“All the world’s a stage”
The works of William Shakespeare are a gift unto humanity, not just the English-language speaking world. The plays teach us how to love, how to scheme, how to dream, and how to change. Whether or not Shakespeare himself wrote the play Twelfth Night (performed this past Saturday by hundreds of kids from the DMV at Sidney Harman Hall) is irrelevant when it comes to what the play can teach us as humans in the world. Shakespeare Theatre Company’s program Text Alive! extends that Shakespearean gift to a group of young people and audiences that might not otherwise have the opportunity to receive such a gift.
Performing on stage in any capacity has the power to instill confidence in a young person for life. Take into consideration that many of the students who performed on Saturday had never performed before and you have a possible reversal in a person’s trajectory and self esteem. In my own group, there were a couple of students who had told me “I can’t (perform)” and yet there they were.

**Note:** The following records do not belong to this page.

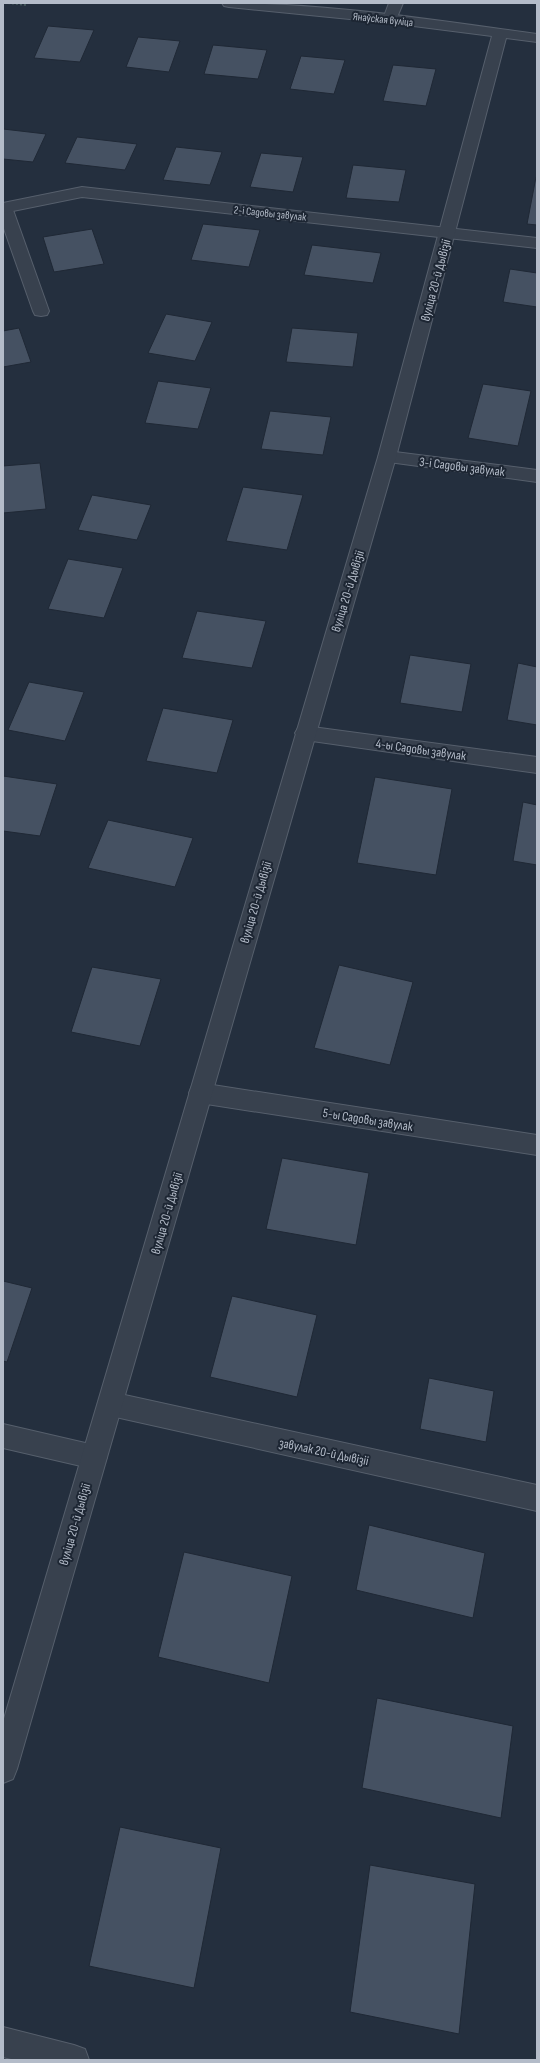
<svg xmlns="http://www.w3.org/2000/svg" width="540" height="2063" font-family="'Sofia Sans Condensed',sans-serif">
  <style>
    .building { fill: #455162; stroke: #1f2835 }
    .lines { fill: none; stroke-linecap: round; stroke-linejoin: round }
    .service-casing { stroke: #565f6c; stroke-width: 2 }
    .minor-casing { stroke: #565f6c; stroke-width: 2 }
    .tertiary-casing { stroke: #565f6c; stroke-width: 2 }
    .path { stroke: #44595c; stroke-width: 2; stroke-dasharray: 2 2; stroke-linecap: butt }
    .service { fill: #38414e; fill-rule: evenodd }
    .minor { fill: #38414e; fill-rule: evenodd }
    .tertiary { fill: #38414e; fill-rule: evenodd }
    .labels { text-anchor: middle; stroke-width: 4; stroke-linejoin: round; paint-order: stroke }
    .far-street-label { font-size: 11px; fill: #b4bcc9; stroke: #1d2633 }
    .street-label { font-size: 13px; fill: #b4bcc9; stroke: #1d2633 }
  </style>
  <rect width="100%" height="100%" fill="#242f3e"/>
  <g class="building">
    <polygon points="48,26 94,30 80,62 34,58"/>
    <polygon points="138,37 180,41 169,72 126,67"/>
    <polygon points="213,45 267,50 258,79 204,74"/>
    <polygon points="301,56 345,60 334,94 290,89"/>
    <polygon points="393,65 436,69 426,106 383,101"/>
    <polygon points="3,129 46,134 33,162 3,159"/>
    <polygon points="77,137 137,144 125,170 65,163"/>
    <polygon points="176,147 222,152 210,185 163,180"/>
    <polygon points="261,153 303,157 293,192 250,187"/>
    <polygon points="353,165 406,170 399,202 346,198"/>
    <polygon points="536,177 537,177 537,225 527,224"/>
    <polygon points="203,224 260,230 249,267 191,260"/>
    <polygon points="92,229 104,264 54,272 43,237"/>
    <polygon points="312,245 381,253 373,283 304,275"/>
    <polygon points="510,269 537,273 537,307 503,302"/>
    <polygon points="166,314 212,322 195,361 148,353"/>
    <polygon points="19,328 31,362 3,367 3,331"/>
    <polygon points="292,328 358,333 353,367 286,362"/>
    <polygon points="158,381 211,388 198,429 145,423"/>
    <polygon points="483,384 531,391 518,446 468,438"/>
    <polygon points="270,411 331,417 323,455 261,449"/>
    <polygon points="40,463 46,509 3,513 3,466"/>
    <polygon points="243,487 303,495 287,550 226,541"/>
    <polygon points="92,495 151,505 137,540 78,530"/>
    <polygon points="68,559 123,568 104,618 48,609"/>
    <polygon points="197,611 266,621 252,668 182,658"/>
    <polygon points="410,655 471,664 462,712 400,703"/>
    <polygon points="518,663 537,667 537,725 507,720"/>
    <polygon points="29,682 84,692 65,741 8,730"/>
    <polygon points="163,708 233,720 217,773 146,761"/>
    <polygon points="3,776 57,784 40,836 3,831"/>
    <polygon points="375,777 452,789 436,875 357,863"/>
    <polygon points="523,802 537,805 537,865 513,861"/>
    <polygon points="108,820 193,838 175,887 88,868"/>
    <polygon points="339,965 413,982 390,1065 314,1048"/>
    <polygon points="92,967 161,979 140,1046 71,1032"/>
    <polygon points="282,1158 369,1173 356,1245 266,1229"/>
    <polygon points="3,1281 32,1288 7,1362 3,1361"/>
    <polygon points="232,1296 317,1315 297,1397 210,1377"/>
    <polygon points="429,1378 494,1391 486,1442 420,1429"/>
    <polygon points="369,1525 485,1553 473,1618 356,1590"/>
    <polygon points="184,1552 292,1576 269,1683 158,1657"/>
    <polygon points="377,1698 513,1726 501,1818 362,1788"/>
    <polygon points="120,1827 221,1848 194,1988 89,1966"/>
    <polygon points="370,1865 475,1884 459,2034 350,2012"/>
  </g>
  <g class="lines">
    <defs>
      <polygon id="service" points="3,203 10,204 12,207 49,311 47,315 41,316 35,315 33,311 3,226"/>
      <g id="minor">
        <polygon points="389,3 403,3 395,22 385,22 383,19"/>
        <polygon points="82,187 537,238 537,248 82,197 3,213 3,203"/>
        <polygon points="387,451 537,470 537,482 381,461 378,457 381,453"/>
        <polygon points="305,726 537,757 537,773 305,740 298,738 295,733 298,728"/>
        <polygon points="200,1083 537,1135 537,1155 200,1103 192,1100 189,1093 192,1086"/>
        <polygon points="111,1392 537,1485 537,1511 111,1416 102,1412 99,1404 102,1396"/>
        <polygon points="3,1424 94,1445 103,1448 107,1457 103,1466 94,1469 3,1448"/>
        <polygon points="3,2027 74,2045 85,2049 89,2060 15,2060 3,2057"/>
      </g>
      <path id="tertiary" d="M 222,3 C 327,3 433,20 537,34 L 537,42 L 506,38 L 396,457 L 17,1769 L 13,1779 L 3,1783 L 3,1722 L 378,457 L 492,36 L 390,23 L 229,7 L 224,6 Z"/>
    </defs>
    <use href="#service" class="service-casing"/>
    <use href="#minor" class="minor-casing"/>
    <use href="#tertiary" class="tertiary-casing"/>
    <polyline class="path" points="8,3 27,5 27,3"/>
    <use href="#service" class="service"/>
    <use href="#minor" class="minor"/>
    <use href="#tertiary" class="tertiary"/>
  </g>
  <g class="labels">
    <g class="far-street-label">
      <text transform="translate(383 19) rotate(6)" y="4">Янаўская вуліца</text>
      <text transform="translate(270 213) rotate(6)" y="4">2-і Садовы завулак</text>
    </g>
    <g class="street-label">
      <text transform="translate(435 280) rotate(-75)" y="5">вуліца 20-й Дывізіі</text>
      <text transform="translate(462 466) rotate(7)" y="5">3-і Садовы завулак</text>
      <text transform="translate(347 591) rotate(-73)" y="5">вуліца 20-й Дывізіі</text>
      <text transform="translate(421 749) rotate(8)" y="5">4-ы Садовы завулак</text>
      <text transform="translate(255 902) rotate(-74)" y="5">вуліца 20-й Дывізіі</text>
      <text transform="translate(368 1119) rotate(9)" y="5">5-ы Садовы завулак</text>
      <text transform="translate(166 1213) rotate(-74)" y="5">вуліца 20-й Дывізіі</text>
      <text transform="translate(324 1451) rotate(12)" y="5">завулак 20-й Дывізіі</text>
      <text transform="translate(74 1524) rotate(-74)" y="5">вуліца 20-й Дывізіі</text>
    </g>
  </g>
  <rect width="540" height="2063" fill="none" stroke="#b4bcc9" stroke-width="8"/>
</svg>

These students committed themselves to doing something for the first time, and with any luck and determination, it won’t be the last. Last Saturday, they weren’t just merely actors in a performance of Twelfth Night, but playwrights re-writing their own script.
A Twelfth Night Trilogy
There’s a rule in writing and storytelling known as the “rule of three” that states that anything in trilogy has a more likely impact on the reader than in pairs or alone. In the case of Twelfth Night, this Thursday will be the third iteration of the classic comedy my students will have seen or participated in just this year. We began with the Fall mainstage play, then a student performance last Saturday. Finally on Thursday we’ll culminate our involvement with Text Alive! by watching Shakespeare Theatre Company’s professional production of Twelfth Night on the very stage we performed at on Saturday. I certainly hope that by this time every one of my students will be able to closely follow the action of the play. Furthermore, seeing professional actors performing on the same stage as they did should make the experience of performing all the more meaningful and memorable.